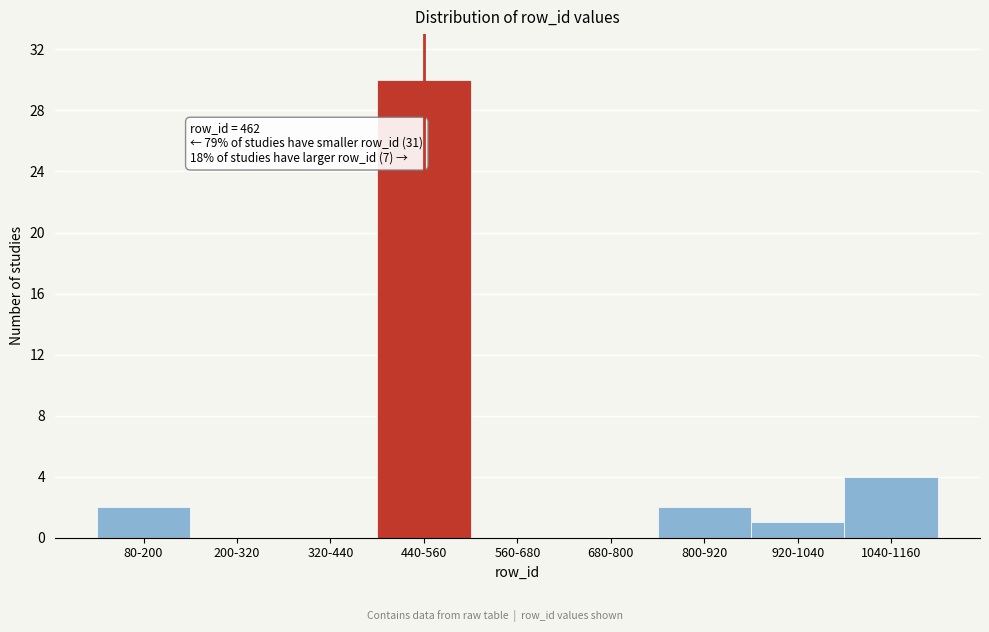

Reading left to right, what are all the values shown in this chart?

80-200=2	200-320=0	320-440=0	440-560=30	560-680=0	680-800=0	800-920=2	920-1040=1	1040-1160=4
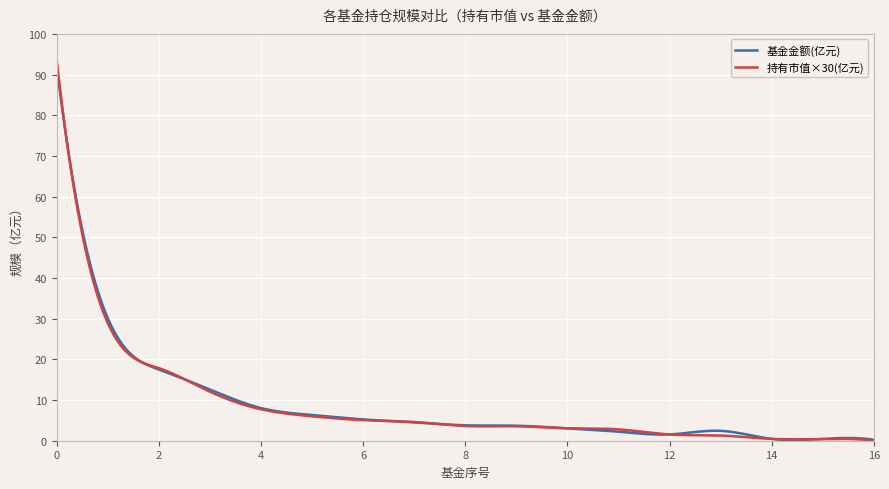

What is the greatest value displayed?

93.6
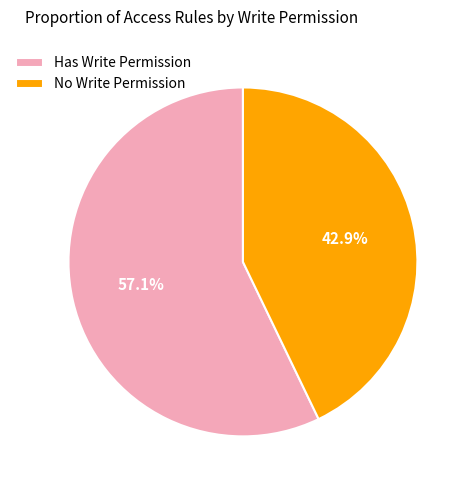

Which category has the smallest portion of the pie?

No Write Permission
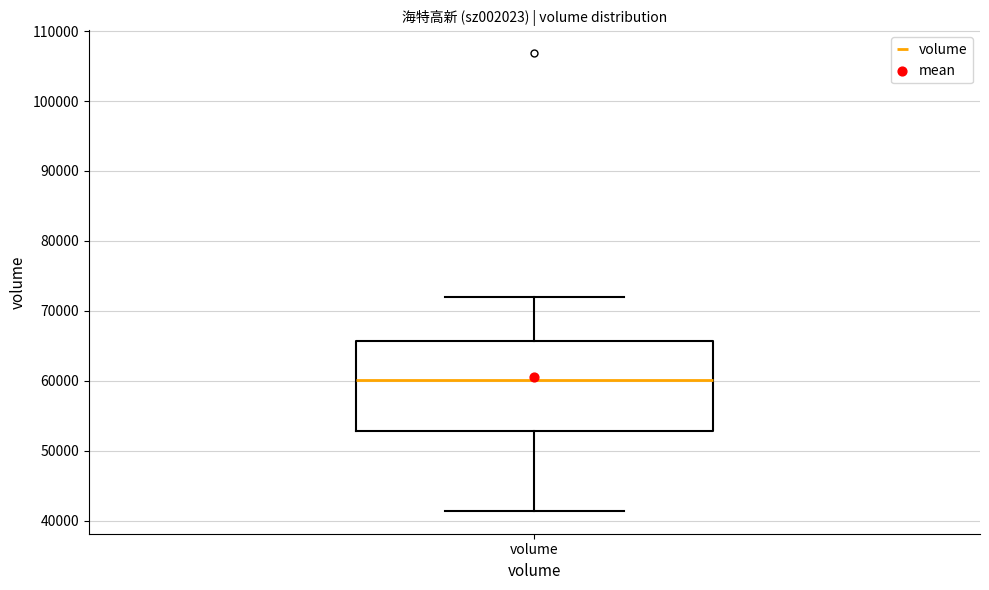

Read this box plot against the y-axis: the position of the median line, the range covered by the box, and the ends of both whiskers. The values are not printed on the chart, so give them approximately, as read against the axis.

median 60000, box 53000 to 66000, whiskers 41000 to 72000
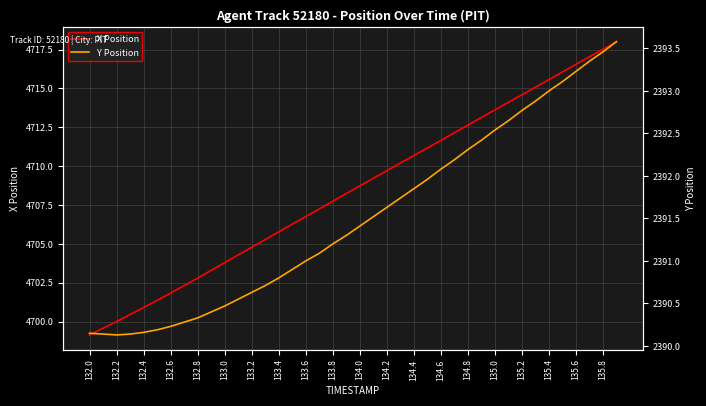

Reading left to right, what are all the values shown in this chart?

X Position: 4699.1	4699.6	4700.0	4700.5	4700.9	4701.4	4701.8	4702.3	4702.8	4703.3	4703.8	4704.3	4704.8	4705.3	4705.8	4706.3	4706.8	4707.2	4707.8	4708.2	4708.7	4709.2	4709.7	4710.2	4710.7	4711.2	4711.7	4712.1	4712.6	4713.1	4713.6	4714.1	4714.6	4715.1	4715.6	4716.1	4716.6	4717.0	4717.5	4718.0
Y Position: 2390.2	2390.1	2390.1	2390.1	2390.2	2390.2	2390.2	2390.3	2390.3	2390.4	2390.5	2390.6	2390.6	2390.7	2390.8	2390.9	2391.0	2391.1	2391.2	2391.3	2391.4	2391.5	2391.6	2391.7	2391.8	2392.0	2392.1	2392.2	2392.3	2392.4	2392.5	2392.7	2392.8	2392.9	2393.0	2393.1	2393.2	2393.3	2393.5	2393.6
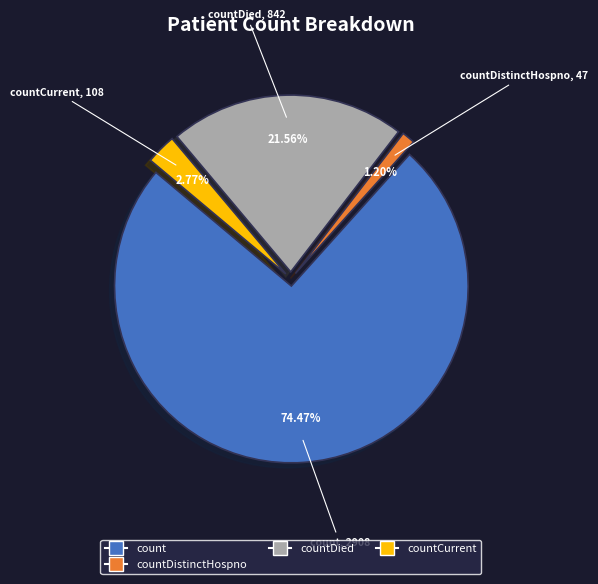

Is there a majority slice in this chart?

Yes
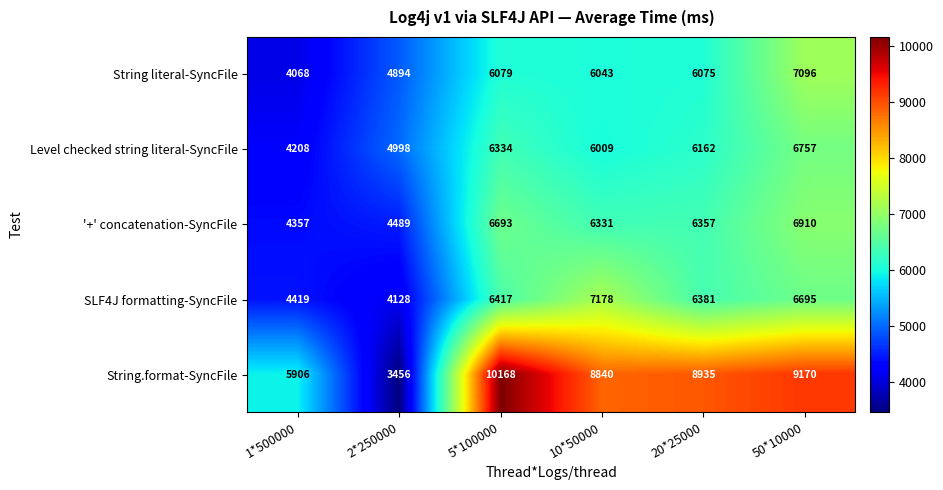

What is the minimum value shown in the chart?

3456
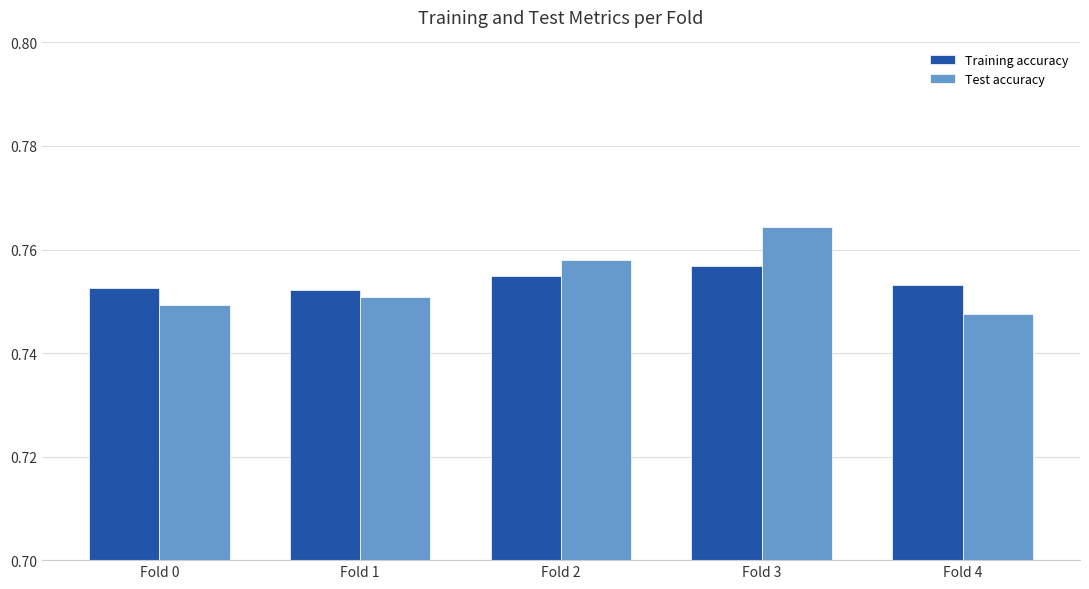

True or false: Training accuracy has a value of 0.4 at Fold 2.

False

****************************************

WHAT YOU ARE ASKED TO DO: Turn the items above into a JSON list of strings, one string for each line, with blank lines left out. Leave the pictures out.

SOLUTION FOR THIS TASK:
[
  "Reading left to right, what are all the values shown in this chart?",
  "80-200=2\t200-320=0\t320-440=0\t440-560=30\t560-680=0\t680-800=0\t800-920=2\t920-1040=1\t1040-1160=4",
  "What is the greatest value displayed?",
  "93.6",
  "Which category has the smallest portion of the pie?",
  "No Write Permission",
  "Read this box plot against the y-axis: the position of the median line, the range covered by the box, and the ends of both whiskers. The values are not printed on the chart, so give them approximately, as read against the axis.",
  "median 60000, box 53000 to 66000, whiskers 41000 to 72000",
  "Reading left to right, what are all the values shown in this chart?",
  "X Position: 4699.1\t4699.6\t4700.0\t4700.5\t4700.9\t4701.4\t4701.8\t4702.3\t4702.8\t4703.3\t4703.8\t4704.3\t4704.8\t4705.3\t4705.8\t4706.3\t4706.8\t4707.2\t4707.8\t4708.2\t4708.7\t4709.2\t4709.7\t4710.2\t4710.7\t4711.2\t4711.7\t4712.1\t4712.6\t4713.1\t4713.6\t4714.1\t4714.6\t4715.1\t4715.6\t4716.1\t4716.6\t4717.0\t4717.5\t4718.0",
  "Y Position: 2390.2\t2390.1\t2390.1\t2390.1\t2390.2\t2390.2\t2390.2\t2390.3\t2390.3\t2390.4\t2390.5\t2390.6\t2390.6\t2390.7\t2390.8\t2390.9\t2391.0\t2391.1\t2391.2\t2391.3\t2391.4\t2391.5\t2391.6\t2391.7\t2391.8\t2392.0\t2392.1\t2392.2\t2392.3\t2392.4\t2392.5\t2392.7\t2392.8\t2392.9\t2393.0\t2393.1\t2393.2\t2393.3\t2393.5\t2393.6",
  "Is there a majority slice in this chart?",
  "Yes",
  "What is the minimum value shown in the chart?",
  "3456",
  "True or false: Training accuracy has a value of 0.4 at Fold 2.",
  "False"
]